Monday 23 March 2009

Installed Capacity at CHEP

This week is CHEP 09 proceeded by WLCG workshop. I presented some updates on the roll out of the installed capacity document. It included examples of a few sites that would have zero capacity if considered under the new metrics.
Sites should consider taking the following actions.

  • Check gridmap. In particular the view obtained by clicking on the more label and selecting the "size by SI00 and LogicalCPUs".
  • Adjust your published #LogicalCPUS in your SubCluster. It should correspond to the number of computing cores that you have.
  • Adjust your #Specint2000 settings in the SubCluster. The aim is to make your gridmap box the correct size to represent your total site power.
The followup questions were the following. Now a chance for a a more reflected response.
  1. Will there be any opportunity to run a benchmark within the gcm framework?
    I answered that this was not possible since unless it could be executed in under 2 seconds then there was no room for it. Technically there would not be a problem with running something for longer, it could be ran rarely. We should check how the first deployment of GCM goes, longer tests are in no way planned though.
  2. What is GCM collecting and who can see its results?
    Currently no one can see on the wire since messages are encrypted. There should be a display at https://gridops.cern.ch/gcm however currently it is down but once there it will be accessible to IGTF CA members. For now there are some test details available.
  3. When should sites start publishing the HEPSpecInt2006 benchmark?

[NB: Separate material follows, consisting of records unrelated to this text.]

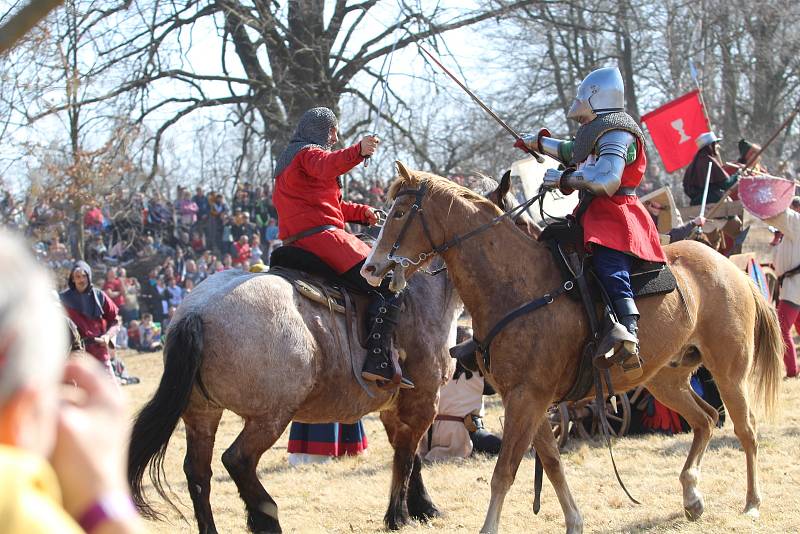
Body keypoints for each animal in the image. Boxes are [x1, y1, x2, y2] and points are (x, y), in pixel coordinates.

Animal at [127, 260, 460, 532]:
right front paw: (399, 516)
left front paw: (422, 508)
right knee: (237, 460)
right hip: (270, 417)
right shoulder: (423, 400)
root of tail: (196, 311)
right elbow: (406, 456)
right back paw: (267, 519)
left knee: (198, 473)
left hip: (202, 414)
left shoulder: (395, 407)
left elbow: (409, 455)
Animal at [362, 164, 780, 534]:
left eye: (399, 212)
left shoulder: (527, 398)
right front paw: (574, 522)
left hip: (729, 372)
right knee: (706, 420)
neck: (517, 284)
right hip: (666, 379)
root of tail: (731, 268)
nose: (371, 267)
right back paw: (693, 497)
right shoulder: (529, 400)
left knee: (746, 429)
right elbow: (551, 464)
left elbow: (504, 473)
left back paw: (753, 503)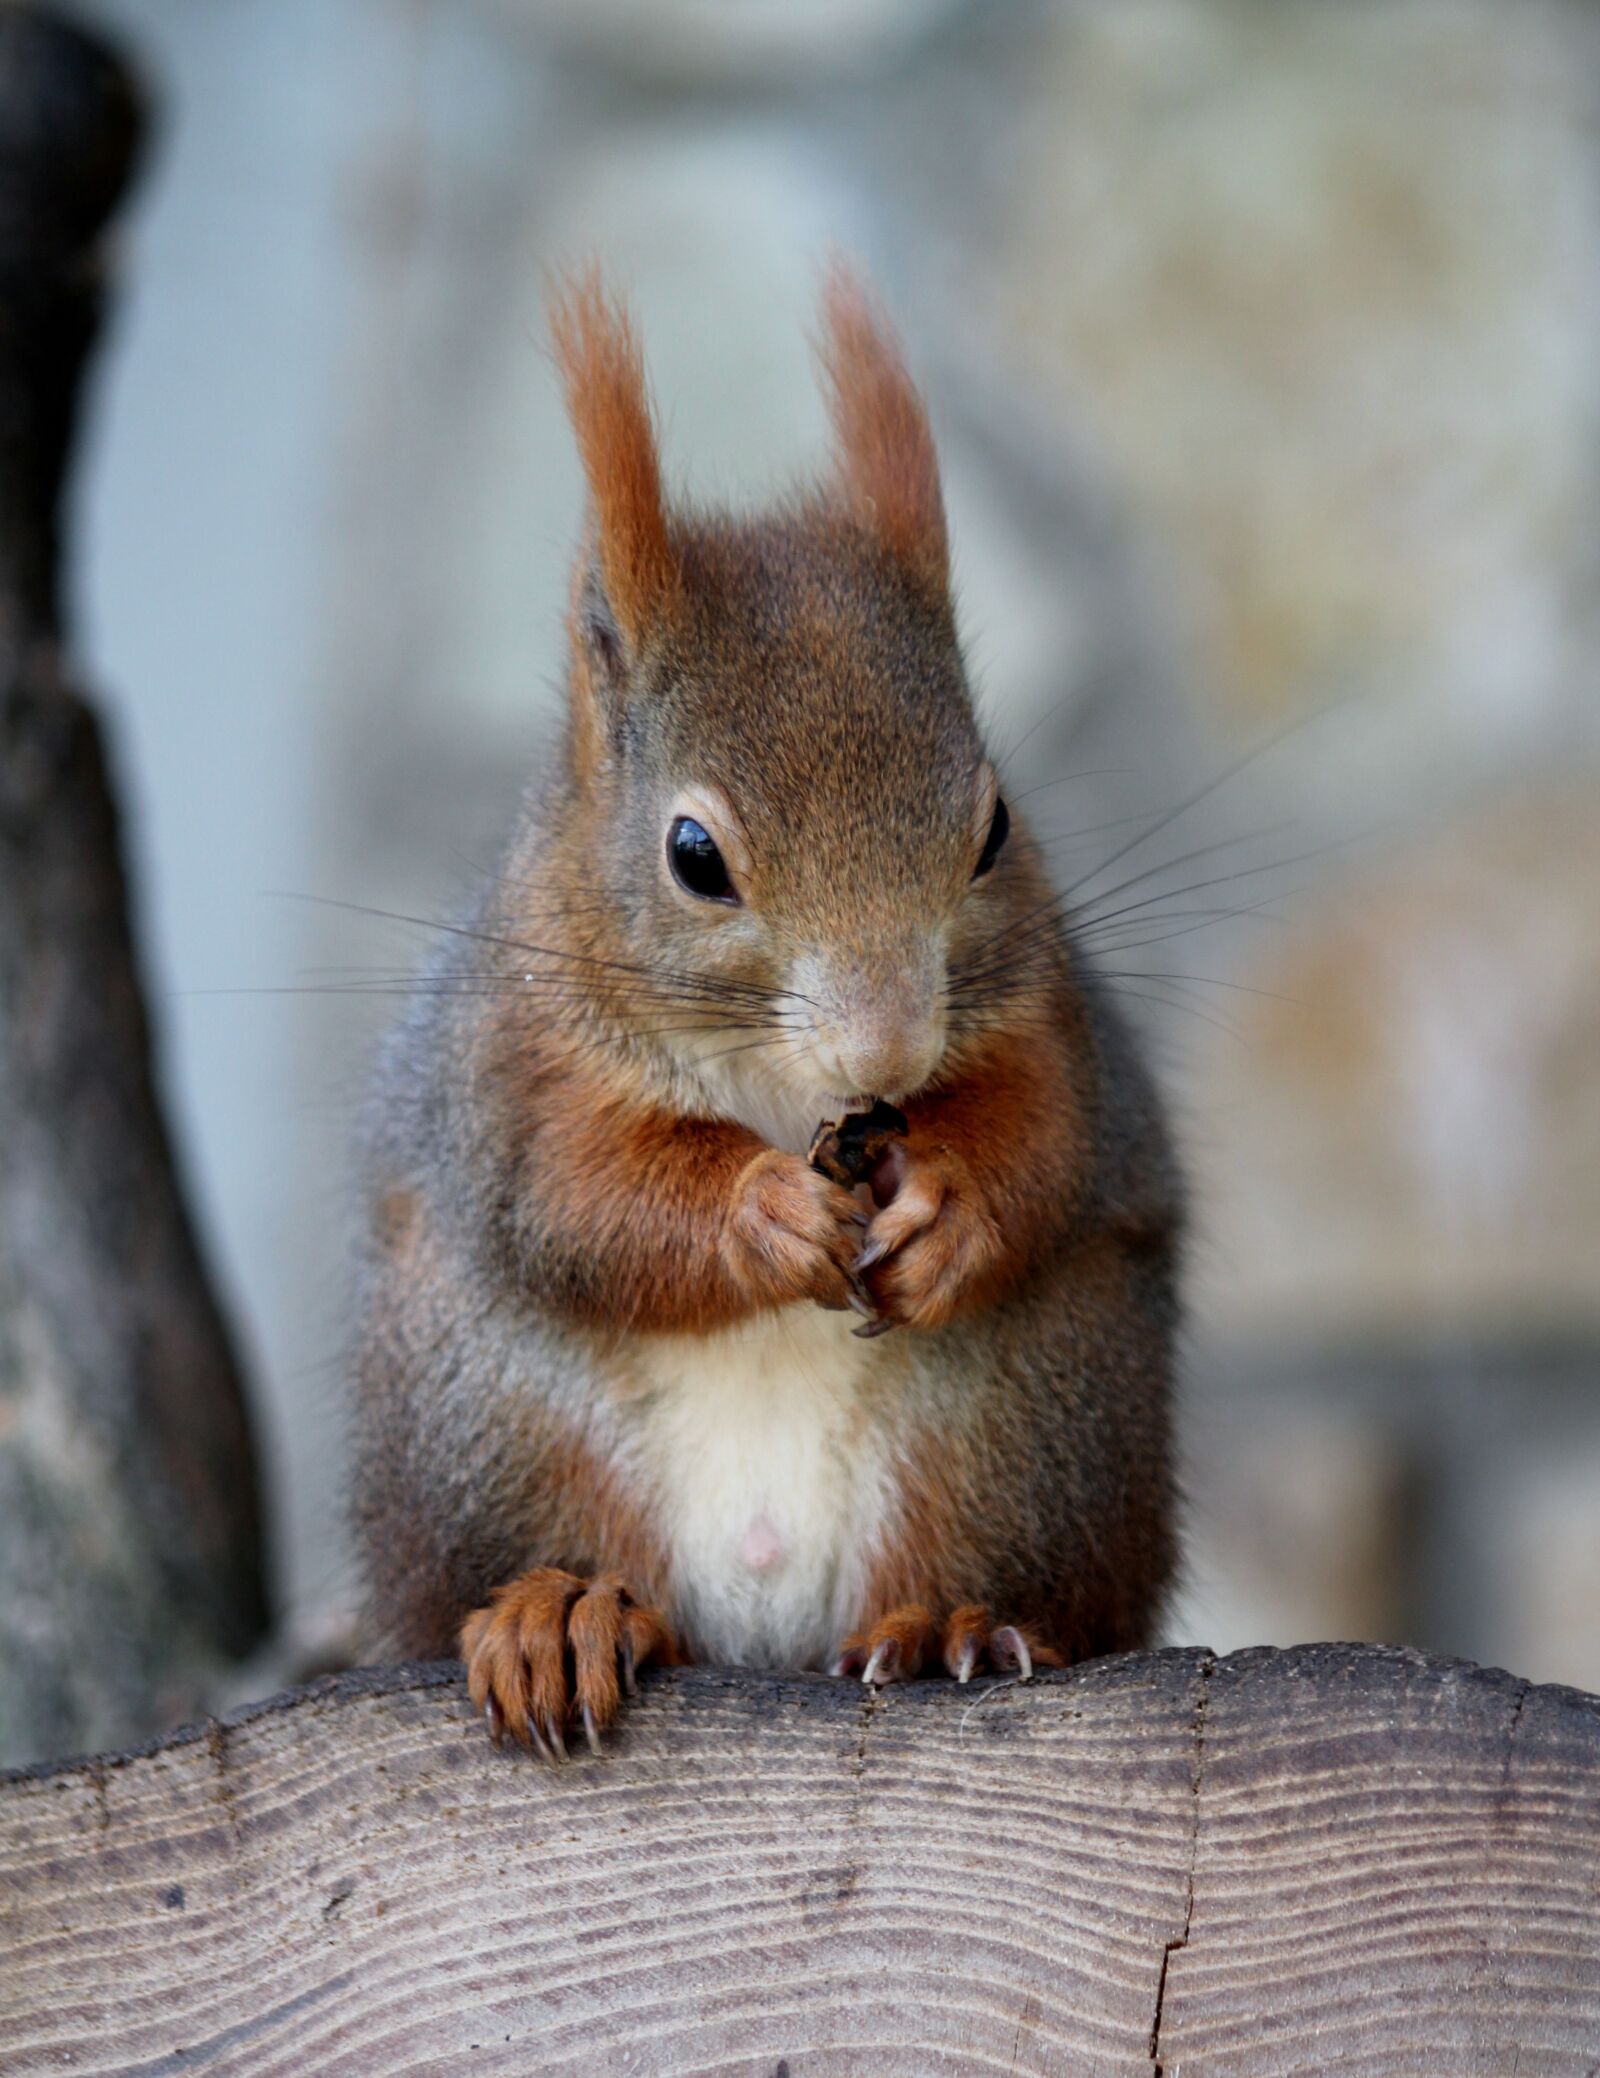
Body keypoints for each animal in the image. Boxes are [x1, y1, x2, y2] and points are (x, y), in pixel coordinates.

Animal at [349, 264, 1182, 1759]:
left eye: (994, 827)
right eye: (693, 855)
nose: (888, 1047)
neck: (795, 1097)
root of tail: (765, 1623)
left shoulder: (1045, 1011)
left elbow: (1048, 1133)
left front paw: (955, 1206)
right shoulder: (513, 1064)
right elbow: (569, 1195)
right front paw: (761, 1213)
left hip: (1033, 1418)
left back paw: (947, 1622)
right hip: (487, 1419)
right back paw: (557, 1614)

    The management contributed "Now" which is of course correct, the procedure is well established. Sites should be in the process of measuring their clusters with the HEPSpec06 bench mark. With the next YAIM release they will be able to publish the value also.

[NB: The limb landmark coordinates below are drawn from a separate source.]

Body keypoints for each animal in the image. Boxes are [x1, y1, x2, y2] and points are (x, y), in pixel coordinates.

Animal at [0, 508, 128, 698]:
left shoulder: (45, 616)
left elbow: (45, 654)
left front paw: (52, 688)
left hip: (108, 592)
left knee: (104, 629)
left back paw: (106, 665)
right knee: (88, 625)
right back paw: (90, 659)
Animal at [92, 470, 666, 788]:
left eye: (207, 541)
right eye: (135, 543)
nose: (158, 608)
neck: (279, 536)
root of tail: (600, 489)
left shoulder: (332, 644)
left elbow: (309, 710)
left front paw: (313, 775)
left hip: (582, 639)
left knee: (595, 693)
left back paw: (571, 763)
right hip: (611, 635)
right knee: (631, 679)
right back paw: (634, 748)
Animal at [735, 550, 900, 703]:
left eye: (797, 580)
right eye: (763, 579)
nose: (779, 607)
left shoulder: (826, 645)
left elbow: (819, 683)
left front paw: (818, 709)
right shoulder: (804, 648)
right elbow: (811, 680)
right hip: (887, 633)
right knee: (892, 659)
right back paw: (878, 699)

  4. If sites are measuring these benchmarks can they the values be made available on the worker nodes to jobs?
    Recently the new glite-wn-info made it as far as the PPS service. This allows the job to find on the WN to which GlueSubCluster it belongs. In principal this should be enough, the Spec benchmarks can be retrieved from the GlueSubClusters. The reality of course is that until some future date when all the WNWG recommendations are deployed along with CREAM also then this is not possible. So for now I will extend glite-
    wn-info to also return a HepSpec2006 value as configured by the site administrators.
  5. Do you know how many sites are currently publishing incorrect data?

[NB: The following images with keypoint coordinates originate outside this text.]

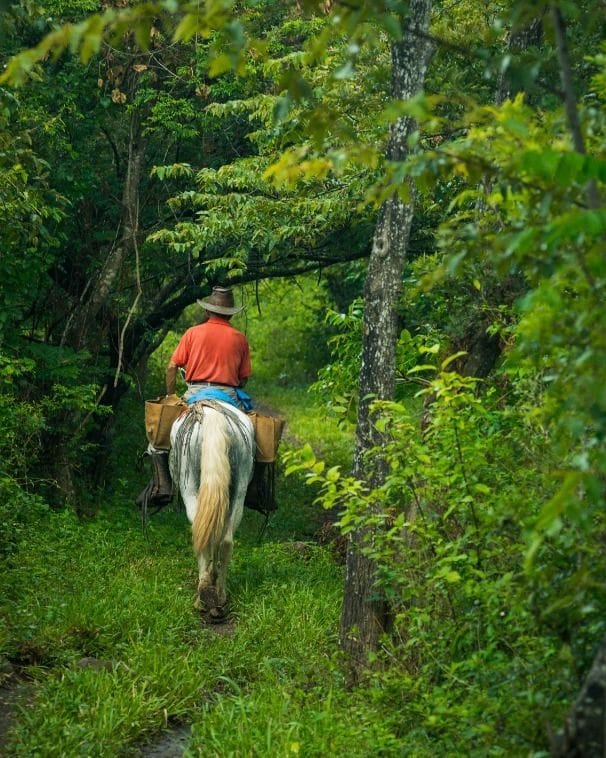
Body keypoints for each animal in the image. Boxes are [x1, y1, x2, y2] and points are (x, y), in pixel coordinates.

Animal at [170, 404, 255, 624]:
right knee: (225, 540)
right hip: (239, 486)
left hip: (189, 483)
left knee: (199, 532)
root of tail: (212, 416)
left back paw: (203, 596)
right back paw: (220, 598)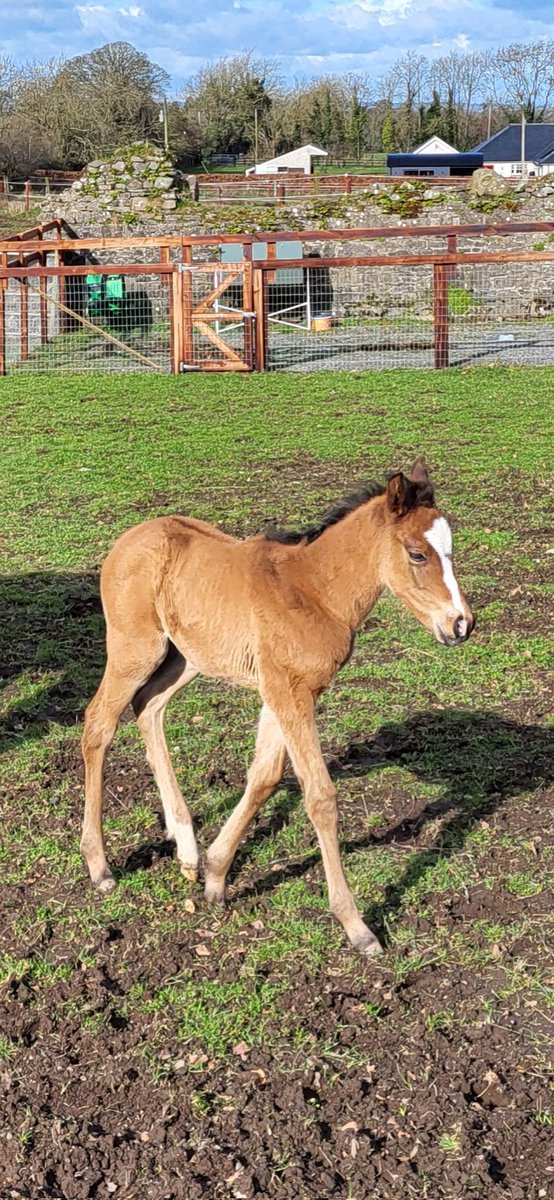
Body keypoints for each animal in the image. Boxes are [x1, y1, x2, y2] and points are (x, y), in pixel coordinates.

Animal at [80, 458, 472, 955]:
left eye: (451, 550)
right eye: (417, 555)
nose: (461, 624)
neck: (315, 593)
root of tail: (128, 539)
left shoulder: (282, 691)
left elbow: (265, 777)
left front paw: (215, 875)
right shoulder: (289, 693)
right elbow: (320, 795)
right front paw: (356, 925)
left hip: (186, 657)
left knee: (148, 707)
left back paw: (186, 846)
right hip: (135, 650)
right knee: (99, 723)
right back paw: (100, 865)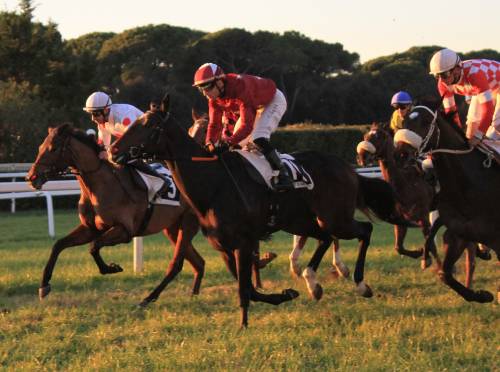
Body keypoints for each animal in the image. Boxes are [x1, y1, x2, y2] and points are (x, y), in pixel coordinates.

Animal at [24, 125, 205, 306]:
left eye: (53, 149)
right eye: (40, 147)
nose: (31, 177)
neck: (101, 185)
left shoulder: (125, 231)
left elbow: (94, 246)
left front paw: (111, 268)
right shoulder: (90, 228)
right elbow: (59, 245)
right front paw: (44, 285)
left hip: (188, 222)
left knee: (177, 264)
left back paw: (148, 299)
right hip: (173, 228)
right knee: (198, 262)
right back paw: (193, 296)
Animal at [394, 102, 500, 302]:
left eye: (425, 122)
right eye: (403, 121)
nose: (401, 154)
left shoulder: (496, 238)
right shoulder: (459, 235)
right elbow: (444, 274)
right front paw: (482, 295)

    I did not know the answer nor is an answer easy other than collecting the ones of zero size. Checking now of 498 (468 unique?) SubClusters some 170 of them have zero LogicalCPUs.
On a more random note a member of CMS approached me afterwards to thank me for the support I gave him 3 or so years ago while working at RAL. At the time we both had an interest in making grid work. He got extra queues, reserved resources, process dumps and general job watching from me. It was the fist grid jobs we had approaching something similar to the analysis we now face. Quoting the gentleman from his grid experience and results using RAL he obtained his doctorate and CMS chose to use the grid.